481
Member
- Joined
- Feb 22, 2009
- Messages
- 2,420
Because water cannot be compressed it can never be a legitimate medium for bullet testing, nor can it be compared to gelatin tests or to predict performance in living tissue.
k,
Actually water has already been long proven to be an acceptable ballistic test medium.
The FBI uses it as a screening medium as described in, "Applied Wound Ballistics: What’s New and What’s True":
Water can be used as a tissue simulant and causes just slightly more bullet deformation than gelatin or soap; the Firearms Training Unit of the U.S. Federal Bureau of Investigation uses it as a screening mechanism to decide which bullets expand well enough to merit further scrutiny.
In Chapter 2 of Quantitative Ammunition Selection, Schwartz describes the physics (re: bulk modulus, internal speed of sound, density) that show water to be a dynamically equivalent ballistic test medium to ordnance gelatin-
From the website:
Chapter 2 addresses the principles of mechanics, fluid dynamics, and thermodynamics underlying the quantitative model and establishes the dynamic equivalence of water and calibrated ordnance gelatin as ballistic test mediums.
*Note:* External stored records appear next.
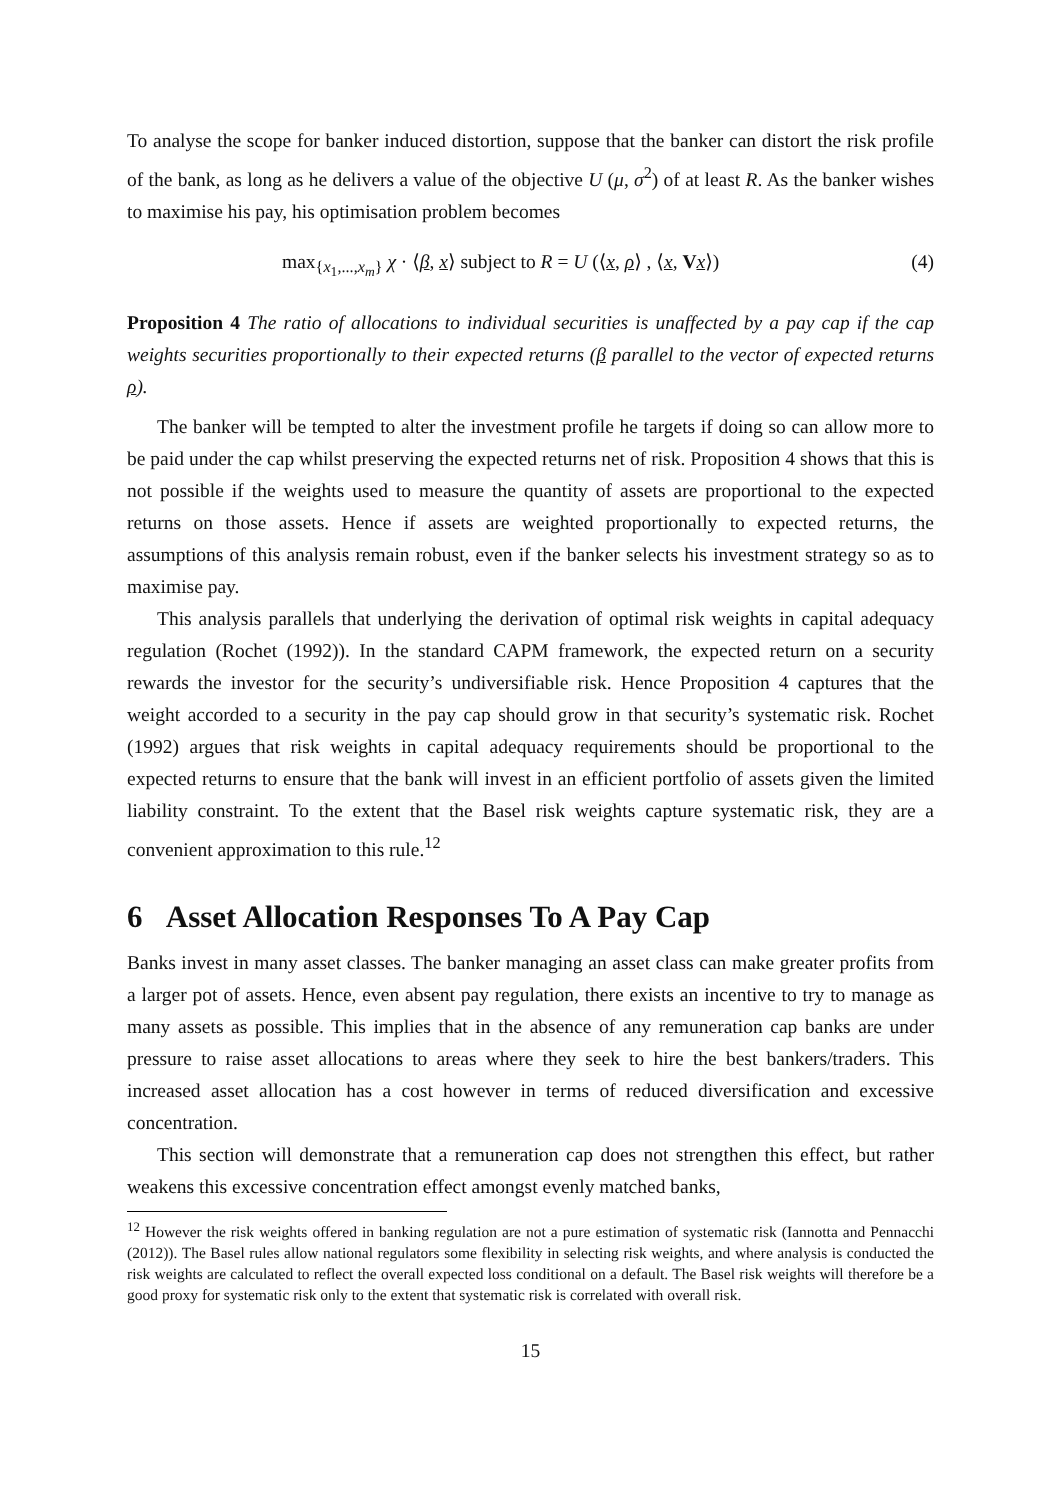To analyse the scope for banker induced distortion, suppose that the banker can distort the risk profile of the bank, as long as he delivers a value of the objective U (μ, σ<sup>2</sup>) of at least R. As the banker wishes to maximise his pay, his optimisation problem becomes
max<sub>{x<sub>1</sub>,...,x<sub>m</sub>}</sub> χ · ⟨β, x⟩ subject to R = U (⟨x, ρ⟩ , ⟨x, Vx⟩) (4)
Proposition 4 The ratio of allocations to individual securities is unaffected by a pay cap if the cap weights securities proportionally to their expected returns (β parallel to the vector of expected returns ρ).
The banker will be tempted to alter the investment profile he targets if doing so can allow more to be paid under the cap whilst preserving the expected returns net of risk. Proposition 4 shows that this is not possible if the weights used to measure the quantity of assets are proportional to the expected returns on those assets. Hence if assets are weighted proportionally to expected returns, the assumptions of this analysis remain robust, even if the banker selects his investment strategy so as to maximise pay.
This analysis parallels that underlying the derivation of optimal risk weights in capital adequacy regulation (Rochet (1992)). In the standard CAPM framework, the expected return on a security rewards the investor for the security’s undiversifiable risk. Hence Proposition 4 captures that the weight accorded to a security in the pay cap should grow in that security’s systematic risk. Rochet (1992) argues that risk weights in capital adequacy requirements should be proportional to the expected returns to ensure that the bank will invest in an efficient portfolio of assets given the limited liability constraint. To the extent that the Basel risk weights capture systematic risk, they are a convenient approximation to this rule.<sup>12</sup>
6 Asset Allocation Responses To A Pay Cap
Banks invest in many asset classes. The banker managing an asset class can make greater profits from a larger pot of assets. Hence, even absent pay regulation, there exists an incentive to try to manage as many assets as possible. This implies that in the absence of any remuneration cap banks are under pressure to raise asset allocations to areas where they seek to hire the best bankers/traders. This increased asset allocation has a cost however in terms of reduced diversification and excessive concentration.
This section will demonstrate that a remuneration cap does not strengthen this effect, but rather weakens this excessive concentration effect amongst evenly matched banks,
<sup>12</sup> However the risk weights offered in banking regulation are not a pure estimation of systematic risk (Iannotta and Pennacchi (2012)). The Basel rules allow national regulators some flexibility in selecting risk weights, and where analysis is conducted the risk weights are calculated to reflect the overall expected loss conditional on a default. The Basel risk weights will therefore be a good proxy for systematic risk only to the extent that systematic risk is correlated with overall risk.
15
- and MacPherson discusses the issue at length devoting the whole of Chapter 7 of Bullet Penetration and also specifies an optional test method using water in Chapter 10.
Both models (in QAS and BP) can be, and have been, used to predict successfully and accurately the ballistic performance of bullets in ordnance gelatin using water as a test medium.
According to the QAS website, that specific model was developed using data from over 700 gelatin tests and is as accurate as one could expect-
Based upon a modified fluid dynamics equation that correlates highly (r = +0.94) to more than 700 points of manufacturer- and laboratory-test data, the quantitative model allows the use of water to generate terminal ballistic test results equivalent to those obtained in calibrated ten percent ordnance gelatin. Besides including a variable for the density of soft tissue, the quantitative model employs a material strength variable within its governing expression that allows for the computational evaluation of any type of soft tissue. Within a confidence interval of 95%, the quantitative model predicts the terminal penetration depth of projectiles in calibrated ordnance gelatin with a margin of error of one centimeter. The quantitative model accurately predicts the permanent wound cavity volume and mass, terminal penetration depth, and exit velocity of handgun projectiles as these phenomena would occur in calibrated ten percent ordnance gelatin and soft tissue.